5. タイプ別おすすめ充電カードの選び方
自宅充電ができる戸建て住まいの方:月額無料のENECHANGEをメインに、緊急時のバックアップとして e-Mobility Powerカードを1枚持っておくのが安心です。 普段は自宅充電で済ませ、遠出の時だけ外部充電を利用するスタイルなら 月額コストを最小限に抑えられます。
マンション住まいで自宅充電ができない方:充電頻度が高くなるため、日産車オーナーならZESP3プレミアム、 それ以外ならe-Mobility Powerの急速・普通プランがおすすめです。 月額は発生しますが、充電単価が低いため利用量が増えるほどお得になります。 マンションでの充電環境についてはマンションEV充電ガイドもご覧ください。
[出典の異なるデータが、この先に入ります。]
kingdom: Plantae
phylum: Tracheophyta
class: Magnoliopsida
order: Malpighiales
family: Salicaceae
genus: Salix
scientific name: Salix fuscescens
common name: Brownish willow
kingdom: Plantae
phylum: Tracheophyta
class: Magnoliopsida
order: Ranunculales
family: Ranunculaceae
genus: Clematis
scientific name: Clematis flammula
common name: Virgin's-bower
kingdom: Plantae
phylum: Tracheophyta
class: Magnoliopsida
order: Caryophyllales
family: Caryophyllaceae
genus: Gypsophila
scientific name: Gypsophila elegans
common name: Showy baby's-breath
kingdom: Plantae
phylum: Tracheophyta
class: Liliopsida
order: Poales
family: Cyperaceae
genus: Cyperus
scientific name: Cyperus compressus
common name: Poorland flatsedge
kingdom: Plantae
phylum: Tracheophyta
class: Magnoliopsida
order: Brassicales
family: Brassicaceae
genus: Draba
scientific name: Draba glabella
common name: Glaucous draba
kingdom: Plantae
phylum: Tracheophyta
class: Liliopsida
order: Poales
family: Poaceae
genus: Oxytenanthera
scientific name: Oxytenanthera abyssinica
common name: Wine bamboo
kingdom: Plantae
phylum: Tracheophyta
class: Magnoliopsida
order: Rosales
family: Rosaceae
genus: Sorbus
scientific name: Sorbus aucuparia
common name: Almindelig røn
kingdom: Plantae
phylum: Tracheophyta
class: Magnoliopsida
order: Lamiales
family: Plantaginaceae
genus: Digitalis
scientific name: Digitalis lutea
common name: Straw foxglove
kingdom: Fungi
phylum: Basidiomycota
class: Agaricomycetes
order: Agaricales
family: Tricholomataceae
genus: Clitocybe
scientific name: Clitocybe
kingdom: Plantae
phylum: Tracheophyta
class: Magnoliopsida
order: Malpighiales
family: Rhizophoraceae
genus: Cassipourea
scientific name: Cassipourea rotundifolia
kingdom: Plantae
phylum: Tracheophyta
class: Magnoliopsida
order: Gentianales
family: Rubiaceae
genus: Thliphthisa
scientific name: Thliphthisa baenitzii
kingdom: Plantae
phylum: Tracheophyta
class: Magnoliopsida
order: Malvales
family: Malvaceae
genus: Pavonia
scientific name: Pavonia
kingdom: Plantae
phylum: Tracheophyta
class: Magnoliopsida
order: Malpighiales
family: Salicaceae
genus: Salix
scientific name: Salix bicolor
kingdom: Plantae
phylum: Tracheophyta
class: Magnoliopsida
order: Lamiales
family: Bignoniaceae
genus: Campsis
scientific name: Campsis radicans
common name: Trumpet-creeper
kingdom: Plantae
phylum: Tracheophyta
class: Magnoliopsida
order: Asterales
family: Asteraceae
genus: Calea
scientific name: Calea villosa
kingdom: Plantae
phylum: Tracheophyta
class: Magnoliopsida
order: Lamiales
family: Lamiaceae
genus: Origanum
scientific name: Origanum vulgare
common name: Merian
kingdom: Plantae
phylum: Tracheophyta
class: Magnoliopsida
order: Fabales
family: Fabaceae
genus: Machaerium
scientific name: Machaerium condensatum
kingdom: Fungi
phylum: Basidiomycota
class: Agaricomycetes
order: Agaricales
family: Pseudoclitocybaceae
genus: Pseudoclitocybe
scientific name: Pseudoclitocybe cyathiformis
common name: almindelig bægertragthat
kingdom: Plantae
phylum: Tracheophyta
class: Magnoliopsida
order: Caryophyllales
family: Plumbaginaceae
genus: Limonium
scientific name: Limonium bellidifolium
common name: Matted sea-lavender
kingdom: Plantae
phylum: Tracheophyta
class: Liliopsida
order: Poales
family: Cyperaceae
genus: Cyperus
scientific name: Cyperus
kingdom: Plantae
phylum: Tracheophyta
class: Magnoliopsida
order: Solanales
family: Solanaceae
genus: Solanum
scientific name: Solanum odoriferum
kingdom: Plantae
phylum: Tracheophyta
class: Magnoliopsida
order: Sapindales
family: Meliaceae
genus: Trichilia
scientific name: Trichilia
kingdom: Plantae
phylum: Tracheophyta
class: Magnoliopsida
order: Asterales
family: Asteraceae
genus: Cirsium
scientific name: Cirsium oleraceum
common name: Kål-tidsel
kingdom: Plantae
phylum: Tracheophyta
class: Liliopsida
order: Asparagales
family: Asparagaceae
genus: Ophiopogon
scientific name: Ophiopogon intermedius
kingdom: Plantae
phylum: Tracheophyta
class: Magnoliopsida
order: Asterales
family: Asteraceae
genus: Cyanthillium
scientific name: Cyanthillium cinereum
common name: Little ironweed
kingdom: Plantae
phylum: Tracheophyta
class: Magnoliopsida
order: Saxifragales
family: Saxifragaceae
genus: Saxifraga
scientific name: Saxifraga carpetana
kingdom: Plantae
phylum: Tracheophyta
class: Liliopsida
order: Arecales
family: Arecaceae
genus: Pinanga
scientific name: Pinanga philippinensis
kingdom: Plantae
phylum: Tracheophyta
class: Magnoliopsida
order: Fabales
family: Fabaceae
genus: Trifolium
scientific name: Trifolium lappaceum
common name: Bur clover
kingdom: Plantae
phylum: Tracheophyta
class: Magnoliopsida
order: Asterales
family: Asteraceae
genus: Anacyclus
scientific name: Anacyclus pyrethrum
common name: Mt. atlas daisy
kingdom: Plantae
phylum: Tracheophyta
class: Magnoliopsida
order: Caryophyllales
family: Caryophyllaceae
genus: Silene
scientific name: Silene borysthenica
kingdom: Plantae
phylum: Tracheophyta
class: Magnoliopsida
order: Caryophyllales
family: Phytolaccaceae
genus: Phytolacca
長距離移動が多い方:e-Mobility Powerのネットワークカバー率は全国の急速充電器の約70%を カバーしており、高速道路のSA/PAの充電器もほぼ対応しています。 長距離移動が多い方はネットワークの広さを最優先に選びましょう。
ℹ️ データソース
本記事のデータはOpen Charge Map、各充電サービス事業者の公式サイト (e-Mobility Power、ENECHANGE、日産ZESP3、トヨタ充電サービス)、 経済産業省「充電インフラ整備促進に向けた指針」に基づきます。 料金は2026年4月時点の税込価格です。